Stated problem A — Reproduce everything in the circle geometry solution from "The angle subtended" down to "75° = 150°.".

— begin Document passage —

In the given figure, ∠BCD = 75°, O is center of the circle and chord AB = chord AD. Find :

(i) ∠BOD

(ii) ∠ODB

(iii) ∠BAO

(i) We know that,

The angle subtended by an arc of a circle at its center is twice the angle it subtends anywhere on the circle's circumference.

∴ ∠BOD = 2∠BCD

⇒ ∠BOD = 2 × 75° = 150°.

Hence, ∠BOD = 150°.

(ii) Join BD.

In △ BOD,

⇒ OD = OB (Both equal to radius of circle)

⇒ ∠ODB = ∠OBD = x (let) (Angles opposite to equal sides are equal)

⇒ ∠BOD + ∠ODB + ∠OBD = 180° (By angle sum property)

⇒ 150° + x + x = 180°

⇒ 2x = 180° - 150°

⇒ 2x = 30°

⇒ x = $\dfrac{30°}{2}$ = 15°.

Hence, ∠ODB = 15°.

(iii) Join OA.

As equal chords of a circle subtend equal angles at the center and chord AB = chord AD, so ∠BOA = ∠DOA = a (let).

— end Document passage —
— begin Data to use —

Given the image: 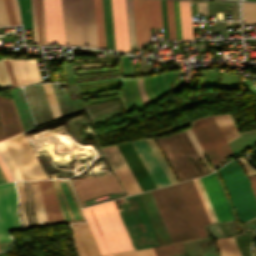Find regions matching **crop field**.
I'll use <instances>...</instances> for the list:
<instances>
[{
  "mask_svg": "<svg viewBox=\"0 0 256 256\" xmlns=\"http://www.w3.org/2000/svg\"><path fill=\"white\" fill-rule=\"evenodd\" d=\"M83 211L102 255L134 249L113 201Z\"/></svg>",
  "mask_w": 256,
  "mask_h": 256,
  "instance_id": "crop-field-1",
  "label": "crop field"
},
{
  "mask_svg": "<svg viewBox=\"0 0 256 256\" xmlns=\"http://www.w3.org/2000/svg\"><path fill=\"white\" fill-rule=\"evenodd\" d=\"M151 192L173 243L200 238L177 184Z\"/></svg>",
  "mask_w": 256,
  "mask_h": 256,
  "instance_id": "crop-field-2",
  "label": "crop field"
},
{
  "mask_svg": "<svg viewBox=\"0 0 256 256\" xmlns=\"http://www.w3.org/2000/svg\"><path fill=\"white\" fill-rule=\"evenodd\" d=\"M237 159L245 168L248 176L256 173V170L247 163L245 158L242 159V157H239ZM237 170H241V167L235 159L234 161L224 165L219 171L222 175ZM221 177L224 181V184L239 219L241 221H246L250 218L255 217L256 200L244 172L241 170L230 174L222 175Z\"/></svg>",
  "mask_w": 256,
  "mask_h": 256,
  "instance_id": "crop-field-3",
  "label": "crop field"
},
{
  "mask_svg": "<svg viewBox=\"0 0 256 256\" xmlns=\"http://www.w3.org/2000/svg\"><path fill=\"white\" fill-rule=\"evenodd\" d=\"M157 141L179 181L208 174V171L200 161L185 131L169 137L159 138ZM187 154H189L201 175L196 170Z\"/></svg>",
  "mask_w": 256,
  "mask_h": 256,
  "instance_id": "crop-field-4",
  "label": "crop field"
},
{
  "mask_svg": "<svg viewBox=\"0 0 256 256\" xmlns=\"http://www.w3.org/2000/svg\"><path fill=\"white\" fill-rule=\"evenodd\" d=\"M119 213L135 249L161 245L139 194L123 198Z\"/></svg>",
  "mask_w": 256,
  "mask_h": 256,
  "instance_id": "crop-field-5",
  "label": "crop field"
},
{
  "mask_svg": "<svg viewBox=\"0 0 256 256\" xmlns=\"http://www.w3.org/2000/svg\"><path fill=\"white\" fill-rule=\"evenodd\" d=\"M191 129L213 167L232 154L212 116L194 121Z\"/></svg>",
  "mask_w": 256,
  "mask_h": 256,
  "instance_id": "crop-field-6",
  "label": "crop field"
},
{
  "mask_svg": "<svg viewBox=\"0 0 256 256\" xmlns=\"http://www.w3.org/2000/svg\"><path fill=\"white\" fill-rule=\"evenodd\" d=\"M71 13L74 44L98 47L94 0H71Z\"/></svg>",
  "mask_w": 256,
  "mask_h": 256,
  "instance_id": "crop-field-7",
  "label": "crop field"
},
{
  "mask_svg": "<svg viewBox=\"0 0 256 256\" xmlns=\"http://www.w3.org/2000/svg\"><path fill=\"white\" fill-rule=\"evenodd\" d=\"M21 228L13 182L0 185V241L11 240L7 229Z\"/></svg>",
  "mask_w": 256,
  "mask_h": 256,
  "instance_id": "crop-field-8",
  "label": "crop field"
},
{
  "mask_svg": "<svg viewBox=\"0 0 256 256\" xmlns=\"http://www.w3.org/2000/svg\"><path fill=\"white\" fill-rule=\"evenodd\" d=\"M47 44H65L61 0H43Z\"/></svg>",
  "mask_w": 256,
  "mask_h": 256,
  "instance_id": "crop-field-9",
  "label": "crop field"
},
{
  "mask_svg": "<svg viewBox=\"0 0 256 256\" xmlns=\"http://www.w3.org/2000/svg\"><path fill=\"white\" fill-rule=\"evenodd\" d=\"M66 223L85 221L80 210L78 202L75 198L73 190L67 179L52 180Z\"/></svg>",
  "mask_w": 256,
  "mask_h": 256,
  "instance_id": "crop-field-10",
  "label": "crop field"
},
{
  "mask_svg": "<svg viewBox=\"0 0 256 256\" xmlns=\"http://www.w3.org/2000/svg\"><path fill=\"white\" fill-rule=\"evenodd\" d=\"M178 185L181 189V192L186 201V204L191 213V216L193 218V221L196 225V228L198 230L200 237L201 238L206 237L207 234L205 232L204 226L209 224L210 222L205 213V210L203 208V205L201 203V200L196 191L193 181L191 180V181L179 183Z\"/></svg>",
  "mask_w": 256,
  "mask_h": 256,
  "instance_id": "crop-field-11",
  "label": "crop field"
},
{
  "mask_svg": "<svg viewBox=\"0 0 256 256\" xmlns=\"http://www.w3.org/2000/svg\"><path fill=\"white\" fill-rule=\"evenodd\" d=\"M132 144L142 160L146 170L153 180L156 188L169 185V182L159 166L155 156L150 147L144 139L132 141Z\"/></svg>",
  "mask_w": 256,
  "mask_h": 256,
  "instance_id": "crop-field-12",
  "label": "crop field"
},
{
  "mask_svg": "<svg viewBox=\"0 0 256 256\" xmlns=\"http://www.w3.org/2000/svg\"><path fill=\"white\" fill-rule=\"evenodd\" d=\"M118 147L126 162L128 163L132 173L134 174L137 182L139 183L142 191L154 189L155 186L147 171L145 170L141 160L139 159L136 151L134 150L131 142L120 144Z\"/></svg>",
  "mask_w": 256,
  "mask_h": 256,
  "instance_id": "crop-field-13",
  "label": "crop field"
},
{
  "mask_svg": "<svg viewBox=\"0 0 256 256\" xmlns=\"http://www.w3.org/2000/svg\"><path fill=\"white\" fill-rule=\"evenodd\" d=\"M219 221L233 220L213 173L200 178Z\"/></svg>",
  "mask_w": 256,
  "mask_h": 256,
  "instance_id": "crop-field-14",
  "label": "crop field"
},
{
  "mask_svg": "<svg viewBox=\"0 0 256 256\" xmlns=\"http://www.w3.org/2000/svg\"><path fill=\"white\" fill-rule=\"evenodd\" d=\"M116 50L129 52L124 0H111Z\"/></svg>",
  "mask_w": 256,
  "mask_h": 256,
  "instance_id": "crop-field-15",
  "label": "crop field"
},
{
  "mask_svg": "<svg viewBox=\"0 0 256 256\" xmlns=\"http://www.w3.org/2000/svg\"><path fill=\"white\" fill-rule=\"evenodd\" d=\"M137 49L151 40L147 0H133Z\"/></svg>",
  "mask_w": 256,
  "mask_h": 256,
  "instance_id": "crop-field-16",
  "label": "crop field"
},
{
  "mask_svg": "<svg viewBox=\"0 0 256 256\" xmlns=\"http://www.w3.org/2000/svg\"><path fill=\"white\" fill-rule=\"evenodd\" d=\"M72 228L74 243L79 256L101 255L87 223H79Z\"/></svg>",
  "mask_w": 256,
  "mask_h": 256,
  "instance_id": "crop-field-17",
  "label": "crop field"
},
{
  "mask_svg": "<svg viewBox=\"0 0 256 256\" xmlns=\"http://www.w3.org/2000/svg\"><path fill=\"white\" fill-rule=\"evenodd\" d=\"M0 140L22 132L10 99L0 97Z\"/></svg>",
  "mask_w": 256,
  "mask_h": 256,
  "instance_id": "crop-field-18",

— end Data to use —

Stated problem B — Report each line in the entries above that contains the string "instances", treating uppercase and lowercase as different.

Written reply A —
The angle subtended by an arc of a circle at its center is twice the angle it subtends anywhere on the circle's circumference.

∴ ∠BOD = 2∠BCD

⇒ ∠BOD = 2 × 75° = 150°.

Written reply B —
I'll use <instances>...</instances> for the list:
<instances>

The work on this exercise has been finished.